At the end of 2019, according to the merger presentation, SoFi had just shy of 1 million members. It should get to 3 million by the end of this year.
Those members should drive over $600 million in 2021 revenue. And SoFi expects to be profitable on an EBITDA (earnings before interest, taxes, depreciation and amortization) basis.
The Case for IPOE Stock
What makes IPOE stock exciting is that SoFi’s story should only get better.
Let’s take the company’s product offering. There’s no reason SoFi has to stop expanding at mortgages, and indeed it won’t. SoFi has plans to move into credit cards and equity and crypto trading.
Indeed, SoFi itself seems set to become a bank. The company is acquiring a tiny California-based bank, which it can use as a platform to develop a digital financial institution that serves consumers nationwide.
That’s not all. SoFi plans to expand Galileo, a payments company it acquired last year. Galileo offers software that essentially allows any company to create sophisticated financial services to serve consumers and businesses.
Obviously, there are years of growth ahead. In fact, there may well be years of growth ahead. As SoFi itself pointed out in the merger presentation, the current “too big to fail” banks combined have a market capitalization well past $1 trillion. SoFi is gunning for those banks.
Valuation and Risks
After the merger, what will be a publicly traded SoFi will have 865 million shares outstanding. The current IPOE stock price thus suggests a market capitalization just shy of $15 billion.

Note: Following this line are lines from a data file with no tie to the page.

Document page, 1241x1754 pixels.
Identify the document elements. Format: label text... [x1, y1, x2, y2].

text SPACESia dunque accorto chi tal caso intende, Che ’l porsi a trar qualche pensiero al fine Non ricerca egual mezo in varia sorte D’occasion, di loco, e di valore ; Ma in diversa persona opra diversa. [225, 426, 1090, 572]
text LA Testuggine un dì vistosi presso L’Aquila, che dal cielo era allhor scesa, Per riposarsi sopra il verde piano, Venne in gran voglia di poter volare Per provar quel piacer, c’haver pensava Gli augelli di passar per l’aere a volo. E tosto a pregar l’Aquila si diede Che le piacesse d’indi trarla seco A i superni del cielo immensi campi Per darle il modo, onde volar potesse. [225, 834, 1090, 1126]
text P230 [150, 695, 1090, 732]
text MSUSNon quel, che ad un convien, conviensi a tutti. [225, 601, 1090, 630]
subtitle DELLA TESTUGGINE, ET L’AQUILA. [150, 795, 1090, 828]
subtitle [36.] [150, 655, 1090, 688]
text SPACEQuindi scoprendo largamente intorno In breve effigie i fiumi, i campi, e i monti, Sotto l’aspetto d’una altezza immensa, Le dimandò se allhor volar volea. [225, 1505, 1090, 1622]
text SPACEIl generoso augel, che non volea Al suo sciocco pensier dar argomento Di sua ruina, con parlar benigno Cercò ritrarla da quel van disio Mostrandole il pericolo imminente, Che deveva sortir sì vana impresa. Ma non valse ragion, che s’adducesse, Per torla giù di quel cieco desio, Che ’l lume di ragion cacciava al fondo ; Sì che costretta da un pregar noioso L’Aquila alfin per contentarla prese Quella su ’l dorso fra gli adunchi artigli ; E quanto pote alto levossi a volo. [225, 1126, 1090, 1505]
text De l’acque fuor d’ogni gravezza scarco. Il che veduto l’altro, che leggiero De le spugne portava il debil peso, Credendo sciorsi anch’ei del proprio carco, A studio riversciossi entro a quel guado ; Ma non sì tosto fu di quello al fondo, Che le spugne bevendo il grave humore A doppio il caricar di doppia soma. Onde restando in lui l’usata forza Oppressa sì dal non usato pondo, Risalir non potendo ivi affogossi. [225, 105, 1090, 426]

Backing out $2.4 billion in cash, the business is valued at about $12.4 billion.
That’s a big number, certainly. It’s almost exactly 20x 2020 revenue.
But when you consider SoFi’s growth potential, that’s a multiple the company can easily grow into. In fact, the company itself sees earnings of about 50 cents per share in 2023, and over $1 by 2025. Should SoFi hit those targets, this stock likely more than doubles over the next 4-5 years.
After all, look around the fintech space. Even mature companies are trading for more than 40x earnings. A SoFi that’s growing well and executing well likely would receive a premium. Apply, say, a 50x multiple to $1.10 in 2025 earnings and IPOE stock returns more than 200%.
So what goes wrong? Obviously, there are always risks. Notably, we can’t simply assume SoFi will hit its targets. Competition will be stiff, and an untimely macroeconomic reversal could impact the company’s growth.
The selling in SPACs may not be over. Broader valuation concerns in the market could provide pressure as well.
But for this story, those look like risks worth taking. Even if SoFi falls modestly short of its targets, it’s still going to grow at an impressive clip. The company already has gone from zero to $600 million-plus in revenue by taking business from the same competitors it will face going forward.
Even the chart looks good, with IPOE stock showing clear support below the current level.
There’s simply a lot to like here. The growth so far has been phenomenal. The opportunity going forward is huge. SoFi is a business worth owning. And it’s certainly worth owning at a price one-third cheaper than it was two months ago.
On the date of publication, neither Matt McCall nor the InvestorPlace Research Staff member primarily responsible for this article held (either directly or indirectly) any positions in the securities mentioned in the article.